* [Extract]
───

When Less is More: Data Tables That Make a Difference

In the previous post, From Visual Impressions to Visual Opinions, I gave various examples of charts that express opinions. In this post, I’ll share a few examples of how we can take a simple data table and derive multiple views from it that each provide a different take on the same story (or does that mean, tells different stories from the same set of "facts"?)

Here’s the original, base table, showing the recorded split times from a single rally stage. The time is the accumulated stage time to each split point (i.e. the elapsed stage time you see for a driver as they reach each split point):

From this, we immediately note the ordering (more on this in another post) which seems not useful. It is, in fact, the road order (i.e. the order in which each driver started the stage).

We also note that the final split is not the actual final stage time: the final split in this case was a kilometer or so before the stage end. So from the table, we can’t actually determine who won the stage.

Making a Difference

The times presented are the actual split times. But one thing we may be more interested in is the differences to see how far ahead or behind one driver another driver was at a particular point. We can subtract one driver’s time from anothers to find this difference. For example, how did the times at each split compare to first on road Ogier’s (OGI)?

Note that we can “rebase” the table relative to any driver by subtracting the required driver’s row from every other row in the original table.

From this “rebased” table, which has fewer digits (less ink) in it than the original, we can perhaps more easily see who was in the lead at each split, specifically, the person with the minimum relative time. The minimum value is trivially the most negative value in a column (i.e. at each split), or, if there are no negative values, the minimum zero value.

As well a subtracting one row from every other row to find the differences realative to a specified driver, we can also subtract the first column from the second, the second from the third etc to find the time it took to get from one split point to the next (we subtract 0 from the first split point time since the elapsed time into stage at the start of the stage is 0 seconds).

The above table shows the time taken to traverse the distance from one split point to the next; the extra split_N column is based on the final stage time. Once again, we could subtract one row from all the other rows to rebase these times relative to a particular driver to see the difference in time it took each driver to traverse a split section, relative to a specified driver.

───

* [Study material]
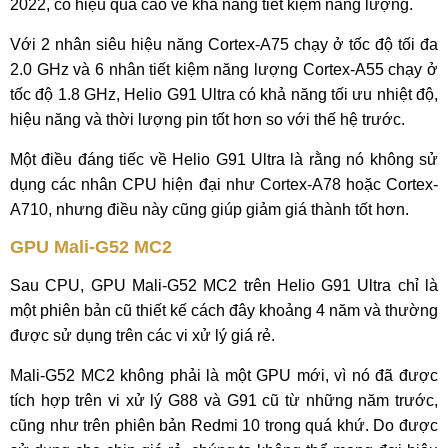
2022, có hiệu quả cao về khả năng tiết kiệm năng lượng.
Với 2 nhân siêu hiệu năng Cortex-A75 chạy ở tốc độ tối đa
2.0 GHz và 6 nhân tiết kiệm năng lượng Cortex-A55 chạy ở
tốc độ 1.8 GHz, Helio G91 Ultra có khả năng tối ưu nhiệt độ,
hiệu năng và thời lượng pin tốt hơn so với thế hệ trước.
Một điều đáng tiếc về Helio G91 Ultra là rằng nó không sử
dụng các nhân CPU hiện đại như Cortex-A78 hoặc Cortex-
A710, nhưng điều này cũng giúp giảm giá thành tốt hơn.
GPU Mali-G52 MC2
Sau CPU, GPU Mali-G52 MC2 trên Helio G91 Ultra chỉ là
một phiên bản cũ thiết kế cách đây khoảng 4 năm và thường
được sử dụng trên các vi xử lý giá rẻ.
Mali-G52 MC2 không phải là một GPU mới, vì nó đã được
tích hợp trên vi xử lý G88 và G91 cũ từ những năm trước,
cũng như trên phiên bản Redmi 10 trong quá khứ. Do được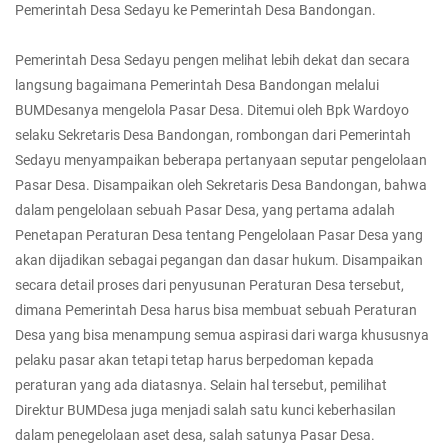
Pemerintah Desa Sedayu ke Pemerintah Desa Bandongan.
Pemerintah Desa Sedayu pengen melihat lebih dekat dan secara
langsung bagaimana Pemerintah Desa Bandongan melalui
BUMDesanya mengelola Pasar Desa. Ditemui oleh Bpk Wardoyo
selaku Sekretaris Desa Bandongan, rombongan dari Pemerintah
Sedayu menyampaikan beberapa pertanyaan seputar pengelolaan
Pasar Desa. Disampaikan oleh Sekretaris Desa Bandongan, bahwa
dalam pengelolaan sebuah Pasar Desa, yang pertama adalah
Penetapan Peraturan Desa tentang Pengelolaan Pasar Desa yang
akan dijadikan sebagai pegangan dan dasar hukum. Disampaikan
secara detail proses dari penyusunan Peraturan Desa tersebut,
dimana Pemerintah Desa harus bisa membuat sebuah Peraturan
Desa yang bisa menampung semua aspirasi dari warga khususnya
pelaku pasar akan tetapi tetap harus berpedoman kepada
peraturan yang ada diatasnya. Selain hal tersebut, pemilihat
Direktur BUMDesa juga menjadi salah satu kunci keberhasilan
dalam penegelolaan aset desa, salah satunya Pasar Desa.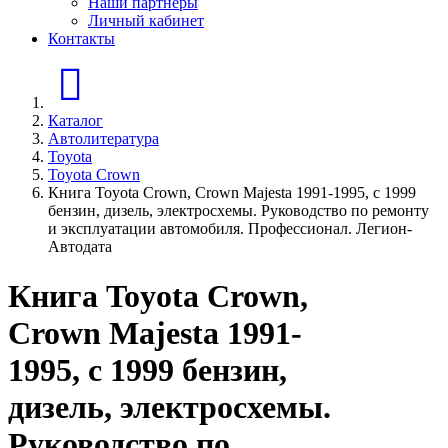
Наши партнеры
Личный кабинет
Контакты
Главная страница
Каталог
Автолитература
Toyota
Toyota Crown
Книга Toyota Crown, Crown Majesta 1991-1995, с 1999
бензин, дизель, электросхемы. Руководство по ремонту
и эксплуатации автомобиля. Профессионал. Легион-
Aвтодата
Книга Toyota Crown,
Crown Majesta 1991-
1995, с 1999 бензин,
дизель, электросхемы.
Руководство по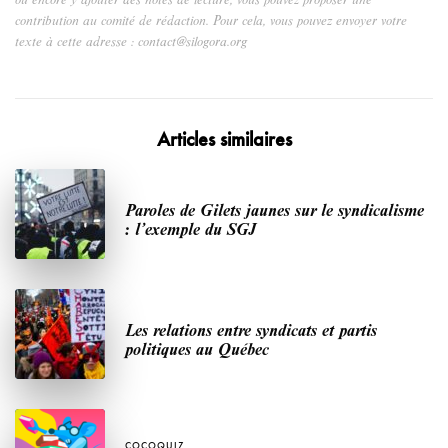
contribution au comité de rédaction. Pour cela, vous pouvez envoyer votre
texte à cette adresse : contact@silogora.org
Articles similaires
Paroles de Gilets jaunes sur le syndicalisme
: l’exemple du SGJ
Les relations entre syndicats et partis
politiques au Québec
COCOQUIZ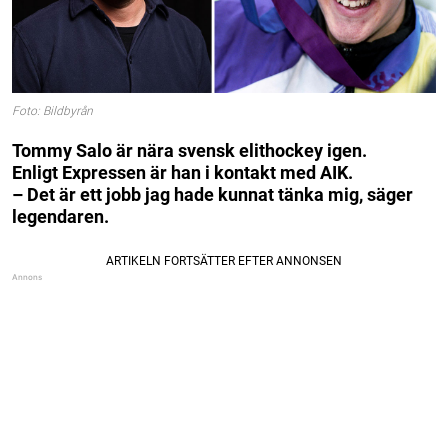
Foto: Bildbyrån
Tommy Salo är nära svensk elithockey igen.
Enligt Expressen är han i kontakt med AIK.
– Det är ett jobb jag hade kunnat tänka mig, säger
legendaren.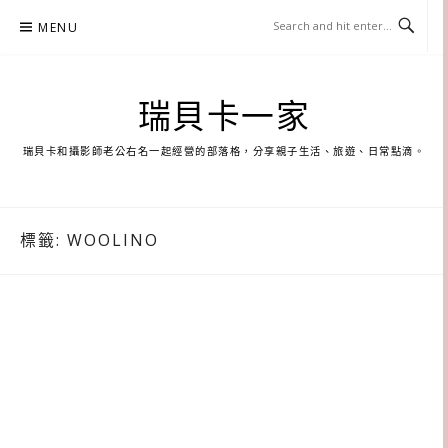
Skip
MENU
to
content
瑞貝卡一家
瑞貝卡和攝影師老公右名一起經營的部落格，分享親子生活、旅遊、日常點滴。
標籤:
WOOLINO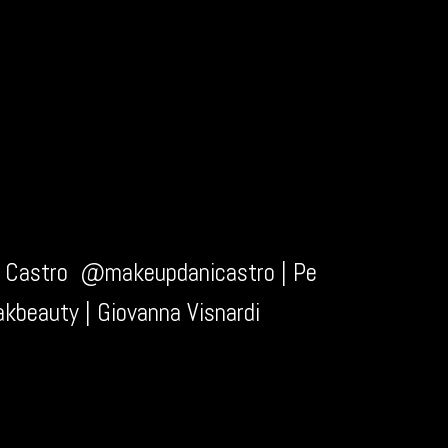
e Castro @makeupdanicastro | Pe
beauty | Giovanna Visnardi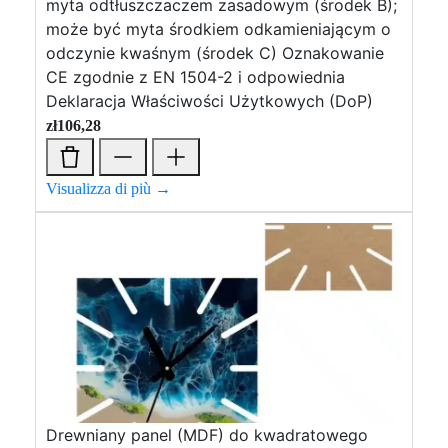
myta odtłuszczaczem zasadowym (środek B);
może być myta środkiem odkamieniającym o
odczynie kwaśnym (środek C) Oznakowanie
CE zgodnie z EN 1504-2 i odpowiednia
Deklaracja Właściwości Użytkowych (DoP)
zł
106,28
Visualizza di più →
Drewniany panel (MDF) do kwadratowego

───

Update the rally split-time article between "In the previous" and "started the stage).", inclusive, writing "start order" in place of "road order". The entries stand apart from the rally split-time article.

In the previous post, From Visual Impressions to Visual Opinions, I gave various examples of charts that express opinions. In this post, I’ll share a few examples of how we can take a simple data table and derive multiple views from it that each provide a different take on the same story (or does that mean, tells different stories from the same set of "facts"?)

Here’s the original, base table, showing the recorded split times from a single rally stage. The time is the accumulated stage time to each split point (i.e. the elapsed stage time you see for a driver as they reach each split point):

From this, we immediately note the ordering (more on this in another post) which seems not useful. It is, in fact, the start order (i.e. the order in which each driver started the stage).